Revision tracking records:
━━━
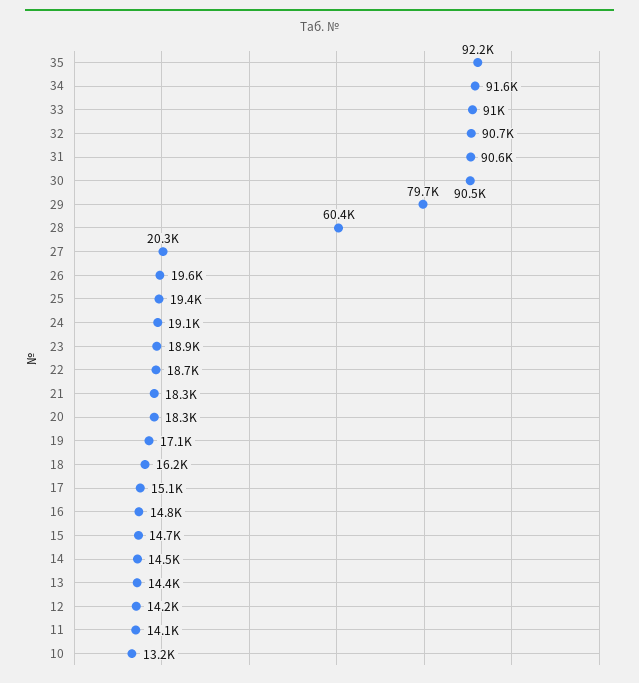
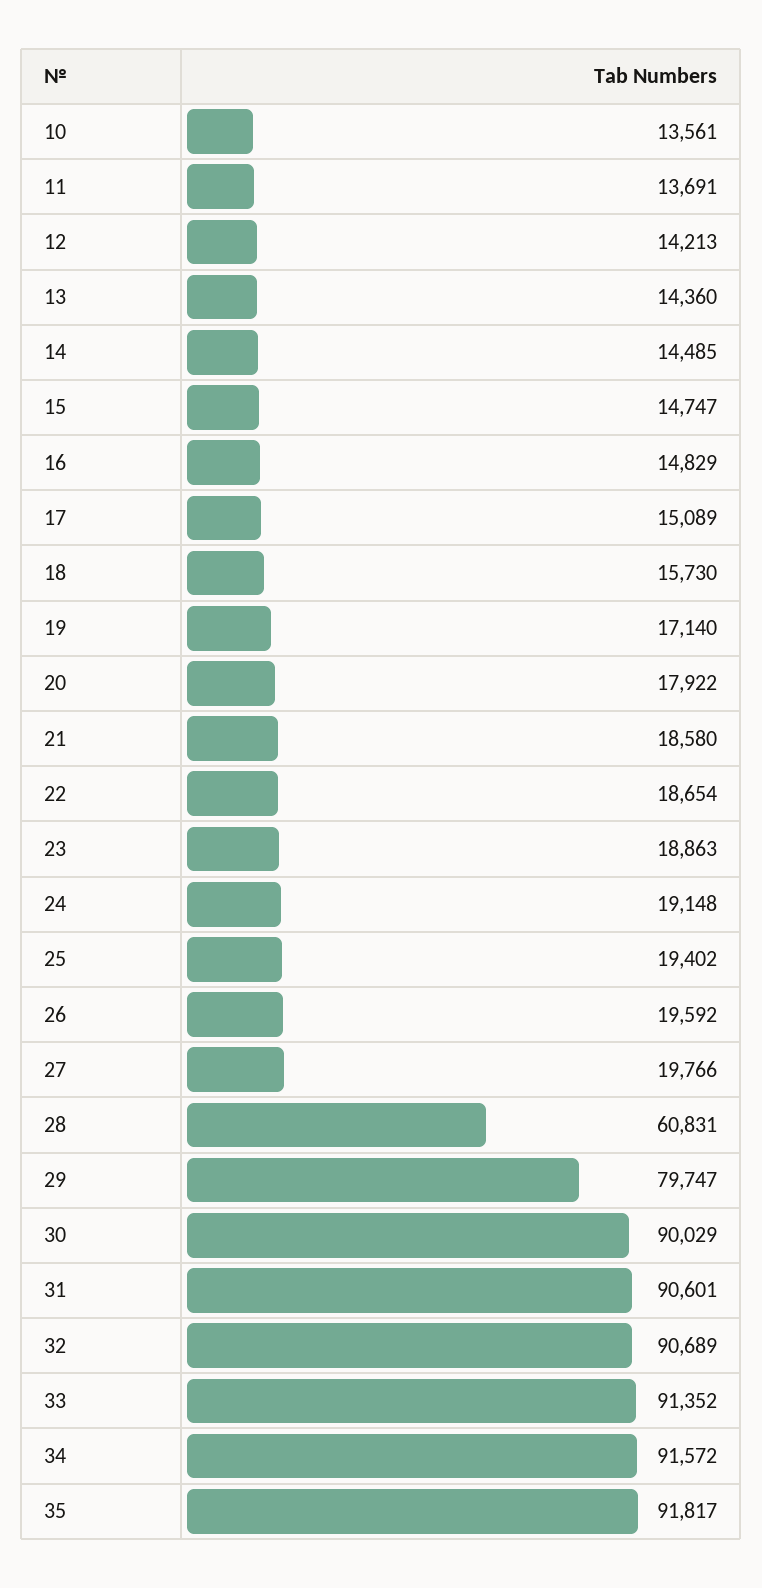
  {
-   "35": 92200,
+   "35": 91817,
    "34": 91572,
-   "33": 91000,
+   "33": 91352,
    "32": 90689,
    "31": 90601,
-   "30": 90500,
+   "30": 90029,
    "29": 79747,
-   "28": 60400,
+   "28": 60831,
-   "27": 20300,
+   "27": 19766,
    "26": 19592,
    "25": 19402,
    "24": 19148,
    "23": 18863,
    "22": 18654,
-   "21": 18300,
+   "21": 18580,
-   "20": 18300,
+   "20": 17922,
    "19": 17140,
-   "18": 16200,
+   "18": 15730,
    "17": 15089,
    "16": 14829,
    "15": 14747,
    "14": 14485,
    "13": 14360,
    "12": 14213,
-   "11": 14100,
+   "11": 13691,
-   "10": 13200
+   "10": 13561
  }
━━━
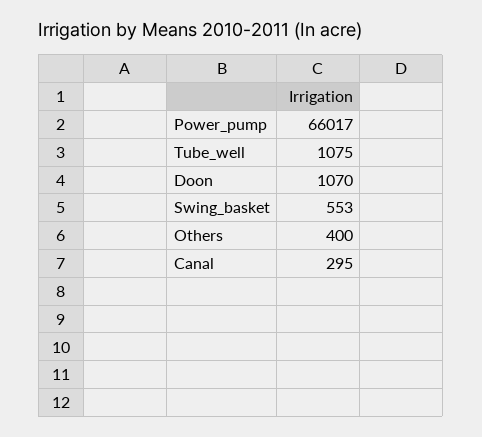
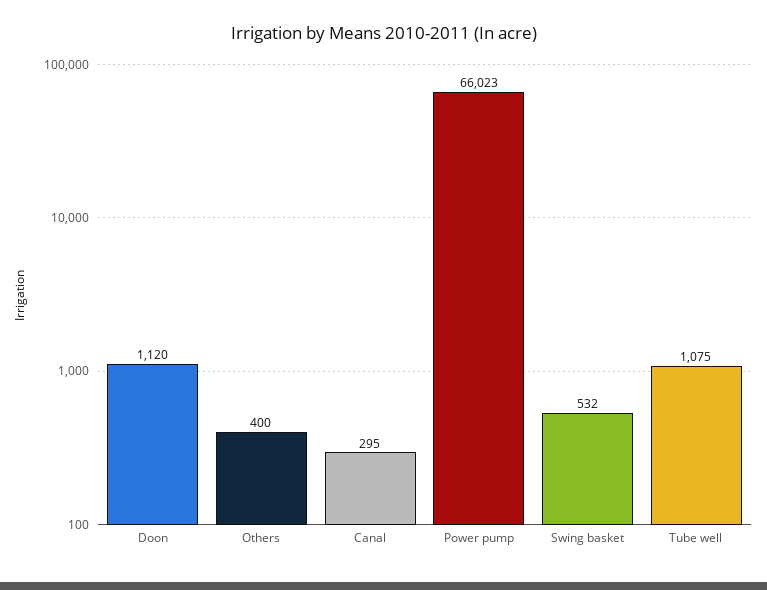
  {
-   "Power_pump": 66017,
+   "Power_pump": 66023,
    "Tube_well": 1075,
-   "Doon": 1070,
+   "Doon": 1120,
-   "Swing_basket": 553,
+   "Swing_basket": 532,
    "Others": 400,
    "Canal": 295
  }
━━━
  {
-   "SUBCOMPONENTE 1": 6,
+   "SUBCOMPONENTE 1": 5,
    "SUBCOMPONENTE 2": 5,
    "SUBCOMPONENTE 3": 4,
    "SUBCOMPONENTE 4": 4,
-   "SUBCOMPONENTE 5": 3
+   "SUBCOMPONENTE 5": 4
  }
━━━
• [Assignment]: In the data above, find each line that has the word "SUBCOMPONENTE" and copy it out.

• [Output for this exercise]:
-   "SUBCOMPONENTE 1": 6,
+   "SUBCOMPONENTE 1": 5,
    "SUBCOMPONENTE 2": 5,
    "SUBCOMPONENTE 3": 4,
    "SUBCOMPONENTE 4": 4,
-   "SUBCOMPONENTE 5": 3
+   "SUBCOMPONENTE 5": 4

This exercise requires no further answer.